Segundo esse relatório (últimos dados referem-se a 2018), os obstáculos à eficiência e à eficácia na nossa justiça não são orçamentais; somos, aliás, dos países, no seu grupo de comparação, que mais despende por habitante; somos ainda dos países que tem uma apreciável taxa de esforço orçamental, tendo em conta os respetivos níveis de riqueza; e onde as despesas totais com tribunais, por habitante, continuam a crescer; e não há, repito, não há, qualquer carência de recursos humanos (o relatório revela bem quão anómalo é o nosso número excessivo de advogados...). Se não bastassem estes critérios mais clássicos, também no domínio das tecnologias de informação (TI), Portugal está na vanguarda, com uma taxa genérica elevada de implementação de TI, e com taxas elevadas no suporte à decisão, aos tribunais e na gestão de processos, e na comunicação com os tribunais. E não falta mesmo uma cereja em cima do bolo: m udecréscimo significativo do número de processos pendentes de natureza civil e comercial nos tribunais de 1.ª instância.

Apesar deste cenário bem civilizado, não haverá um português, uma portuguesa, que sinta a justiça como um direito ou como um serviço universal e acessível, que funcione. Para tal frustração nacional contribui, com certeza, o mediatismo das insuficiências em meia dúzia de casos espetaculares e de natureza criminal. Contudo, permito-me identificar duas outras razões que estão para além dessa espuma dos dias, e que o Relatório CEPEJ, num olhar mais atento, também revela.

Em primeiro lugar, há um indicador preocupante e surpreendentemente contrastante com todos aqueles outros indicadores positivos.

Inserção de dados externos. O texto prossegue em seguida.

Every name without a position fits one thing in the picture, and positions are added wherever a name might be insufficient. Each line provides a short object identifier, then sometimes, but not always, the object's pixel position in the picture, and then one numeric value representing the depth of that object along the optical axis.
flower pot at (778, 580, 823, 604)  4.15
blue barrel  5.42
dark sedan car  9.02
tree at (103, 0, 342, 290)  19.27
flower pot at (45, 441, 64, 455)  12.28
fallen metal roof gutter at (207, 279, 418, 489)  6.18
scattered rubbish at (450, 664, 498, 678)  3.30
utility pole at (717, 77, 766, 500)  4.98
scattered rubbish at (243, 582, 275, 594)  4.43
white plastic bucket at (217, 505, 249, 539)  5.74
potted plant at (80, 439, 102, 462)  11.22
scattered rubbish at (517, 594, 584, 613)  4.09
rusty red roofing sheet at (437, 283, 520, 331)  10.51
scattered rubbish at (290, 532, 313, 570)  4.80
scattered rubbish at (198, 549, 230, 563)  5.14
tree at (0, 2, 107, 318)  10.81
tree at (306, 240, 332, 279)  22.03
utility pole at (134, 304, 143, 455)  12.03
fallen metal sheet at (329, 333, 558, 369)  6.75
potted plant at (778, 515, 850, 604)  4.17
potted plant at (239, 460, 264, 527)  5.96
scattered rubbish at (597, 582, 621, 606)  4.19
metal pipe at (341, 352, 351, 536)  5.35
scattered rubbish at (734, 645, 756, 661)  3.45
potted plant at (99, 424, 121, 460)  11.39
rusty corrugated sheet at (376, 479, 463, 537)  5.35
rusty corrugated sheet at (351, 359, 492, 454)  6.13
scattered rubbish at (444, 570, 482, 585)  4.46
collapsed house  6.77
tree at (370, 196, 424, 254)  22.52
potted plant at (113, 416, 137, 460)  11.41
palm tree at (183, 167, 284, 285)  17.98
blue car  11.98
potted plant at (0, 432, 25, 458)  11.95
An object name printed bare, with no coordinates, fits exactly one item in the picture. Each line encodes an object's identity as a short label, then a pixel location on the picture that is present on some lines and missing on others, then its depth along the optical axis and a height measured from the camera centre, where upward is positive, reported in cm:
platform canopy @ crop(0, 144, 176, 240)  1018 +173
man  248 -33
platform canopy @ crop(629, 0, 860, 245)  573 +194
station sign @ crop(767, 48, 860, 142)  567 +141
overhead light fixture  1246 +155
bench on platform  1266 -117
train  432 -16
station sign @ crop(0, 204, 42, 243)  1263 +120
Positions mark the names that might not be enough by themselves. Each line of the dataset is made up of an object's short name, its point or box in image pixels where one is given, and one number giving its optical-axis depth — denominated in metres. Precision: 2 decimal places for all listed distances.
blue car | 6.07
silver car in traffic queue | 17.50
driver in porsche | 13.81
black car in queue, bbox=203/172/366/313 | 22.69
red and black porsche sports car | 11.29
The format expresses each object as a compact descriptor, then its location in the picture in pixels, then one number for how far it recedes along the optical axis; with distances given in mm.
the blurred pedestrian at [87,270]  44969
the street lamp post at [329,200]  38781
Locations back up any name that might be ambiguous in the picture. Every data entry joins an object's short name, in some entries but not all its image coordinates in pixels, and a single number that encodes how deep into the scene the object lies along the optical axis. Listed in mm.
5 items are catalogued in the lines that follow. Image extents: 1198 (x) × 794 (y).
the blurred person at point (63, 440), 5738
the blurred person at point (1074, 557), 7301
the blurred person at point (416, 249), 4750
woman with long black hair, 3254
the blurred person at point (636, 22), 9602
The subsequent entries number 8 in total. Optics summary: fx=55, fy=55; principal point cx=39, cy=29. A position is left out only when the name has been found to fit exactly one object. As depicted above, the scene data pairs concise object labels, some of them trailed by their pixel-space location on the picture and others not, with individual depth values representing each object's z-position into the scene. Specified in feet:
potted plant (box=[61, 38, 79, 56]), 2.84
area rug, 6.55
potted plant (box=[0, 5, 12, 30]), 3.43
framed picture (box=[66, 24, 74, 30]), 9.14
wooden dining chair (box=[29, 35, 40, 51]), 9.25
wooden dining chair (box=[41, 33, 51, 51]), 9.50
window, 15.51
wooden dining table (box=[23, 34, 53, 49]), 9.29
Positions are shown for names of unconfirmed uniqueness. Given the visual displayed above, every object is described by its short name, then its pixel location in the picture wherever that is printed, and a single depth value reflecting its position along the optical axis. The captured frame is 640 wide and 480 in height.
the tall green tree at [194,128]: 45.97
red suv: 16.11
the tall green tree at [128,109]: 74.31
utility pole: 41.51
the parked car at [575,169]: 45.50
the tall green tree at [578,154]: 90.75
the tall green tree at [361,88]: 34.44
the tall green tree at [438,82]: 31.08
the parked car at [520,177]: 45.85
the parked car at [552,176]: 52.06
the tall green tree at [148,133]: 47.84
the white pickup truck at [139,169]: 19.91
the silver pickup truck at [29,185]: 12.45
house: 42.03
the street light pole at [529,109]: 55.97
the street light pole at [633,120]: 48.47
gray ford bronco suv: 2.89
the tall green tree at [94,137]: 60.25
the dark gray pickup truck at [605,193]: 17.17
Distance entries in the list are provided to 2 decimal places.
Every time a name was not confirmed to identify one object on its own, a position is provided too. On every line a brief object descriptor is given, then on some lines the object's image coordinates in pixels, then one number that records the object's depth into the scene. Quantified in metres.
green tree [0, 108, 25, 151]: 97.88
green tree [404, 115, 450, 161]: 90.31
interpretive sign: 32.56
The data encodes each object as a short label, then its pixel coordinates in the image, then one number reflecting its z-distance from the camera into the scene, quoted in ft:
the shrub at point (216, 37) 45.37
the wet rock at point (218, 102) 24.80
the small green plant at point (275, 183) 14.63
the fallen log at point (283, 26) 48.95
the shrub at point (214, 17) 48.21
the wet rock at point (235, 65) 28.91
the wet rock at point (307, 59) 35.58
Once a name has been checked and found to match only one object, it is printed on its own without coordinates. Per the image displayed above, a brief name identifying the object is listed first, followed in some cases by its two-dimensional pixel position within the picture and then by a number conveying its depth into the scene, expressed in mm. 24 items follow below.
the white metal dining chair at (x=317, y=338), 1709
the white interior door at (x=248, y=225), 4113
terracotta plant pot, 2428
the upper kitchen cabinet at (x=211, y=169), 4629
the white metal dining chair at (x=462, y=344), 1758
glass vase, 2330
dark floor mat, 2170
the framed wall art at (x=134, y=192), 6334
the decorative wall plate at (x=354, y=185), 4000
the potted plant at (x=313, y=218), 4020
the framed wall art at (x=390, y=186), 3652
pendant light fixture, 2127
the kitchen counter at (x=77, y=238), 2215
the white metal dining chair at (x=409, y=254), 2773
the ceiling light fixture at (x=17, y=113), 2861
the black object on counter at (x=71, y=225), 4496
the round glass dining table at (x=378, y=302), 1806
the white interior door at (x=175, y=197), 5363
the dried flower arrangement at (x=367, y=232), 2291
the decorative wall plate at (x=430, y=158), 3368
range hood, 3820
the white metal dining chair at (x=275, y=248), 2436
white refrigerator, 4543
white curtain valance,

Portugal salta à vista como o Estado, que no seu grupo relativo, menos gasta com os serviços do Ministério Público. É difícil compreender esse contraste, sem que se conclua tratar de uma opção política, desalinhada com o resto da Europa.

Em segundo lugar, a nossa justiça administrativa e fiscal está na iminência de falência de legitimidade. Estamos a falar da resolução de conflitos nas relações entre os particulares (cidadãos e empresas) e a Administração Pública. Em 2018 era preciso esperar 982 dias para obter uma decisão de um tribunal administrativo, sendo que, em 2016, se esperava 911 dias. A isto acresce a dificuldade em aceder às decisões de primeira instância. Repare-se que um dos primeiros critérios internacionais para definir um Estado como Estado de Direito é a publicidade das suas decisões judiciais. Onde não há essa publicidade, não há Estado de Direito. Em Portugal, em 2021, não há suficiente publicidade das decisões judiciais que resolvem os conflitos entre o Estado e os particulares.

É assim de esperar que estas duas realidades se traduzam em compromissos eleitorais claros, quer do PS, quer do PSD. Tal como assinalei no Congresso da SEDES, é crucial que o próximo Ministro da Justiça tenha como primeiríssimas prioridades políticas, quer a reforma da justiça administrativa e fiscal, quer o reforço orçamental do Ministério Público. Sobretudo quando a administração pública se prepara para implementar, em apenas 8 anos, o maior fluxo financeiro da história de Portugal. Afirmo-o estando bem consciente de que estas 600 palavras poderão ser aquilo que António Sérgio já dizia a propósito dos estrangeirados: um "assalto esporádico" ao estado da justiça portuguesa, por uma espécie de "pirata benemérito".